## Latihan A
Tentukan apakah setiap pernyataan berikut sesuai dengan kutipan dokumen tentang Mahkamah Konstitusi Korea. Jawab ya atau tidak dan sertakan kutipan kata-kata penentunya dari teks. (i) Konstitusi Korea menyerahkan komposisi Mahkamah Konstitusi kepada Presiden, Majelis Nasional, dan Ketua Mahkamah Agung. (ii) Menurut Sang-Hyeon Jeon, sebagian besar masalahnya tidak memerlukan amendemen undang-undang dasar. (iii) Para pendiri konstitusi berhasil memperhatikan bagaimana seharusnya Mahkamah diselenggarakan.

## Kutipan Dokumen

Pada ulasannya, Sang-Hyeon Jeon menyatakan keberadaan Mahkamah Konstitusi merupakan isu penting bagi terwujudnya demokrasi konstitusional. Bahwa legitimasi demokrasi harus dijamin, dan independensi serta profesionalisme MK harus pula memenuhi beberapa kriteria. Misalnya saja pada Konstitusi Korea diungkapkannya yang mempercayakan komposisi Mahkamah Konstitusi kepada Presiden, Majelis Nasional, dan Ketua Mahkamah Agung. Diakui oleh Sang-Hyeon Jeon, meski Mahkamah Konstitusi negaranya telah memberikan kontribusi yang menentukan bagi pembentukan demokrasi konstitusional, namun tetap ditemui adanya kritik dari komposisi Mahkamahnya dalam hal institusi dan praktik.
“Sebenarnya tidak sedikit permasalahan yang dapat dikemukakan dari segi teori dan praktik. Tetapi sebagian besar masalah berupa hal-hal yang memerlukan amendemen undang-undang dasar. Para pendiri konstitusi saat ini sebenarnya sudah cukup memperhatikan pembentukan demokrasi konstitusional melalui Mahkamah Konstitusi, namun pada saat yang sama mereka juga sejatinya gagal memperhatikan bagaimana seharusnya Mahkamah itu diselenggarakan,” cerita Sang-Hyeon Jeon menggambarkan sedikit dinamika independensi dan profesionalisme lembaga peradilan konstitusi di negaranya.

## Latihan B
Salin ulang seluruh baris Data Terkumpul di bawah ini tanpa mengubah apa pun.

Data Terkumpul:
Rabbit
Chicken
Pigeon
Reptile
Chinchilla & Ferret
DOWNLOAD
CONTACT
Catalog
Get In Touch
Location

## Jawaban Anda A
(i) Ya: "mempercayakan komposisi Mahkamah Konstitusi kepada Presiden, Majelis Nasional, dan Ketua Mahkamah Agung"
(ii) Tidak: "sebagian besar masalah berupa hal-hal yang memerlukan amendemen undang-undang dasar"
(iii) Tidak: "mereka juga sejatinya gagal memperhatikan bagaimana seharusnya Mahkamah itu diselenggarakan"

## Jawaban Anda B
Rabbit
Chicken
Pigeon
Reptile
Chinchilla & Ferret
DOWNLOAD
CONTACT
Catalog
Get In Touch
Location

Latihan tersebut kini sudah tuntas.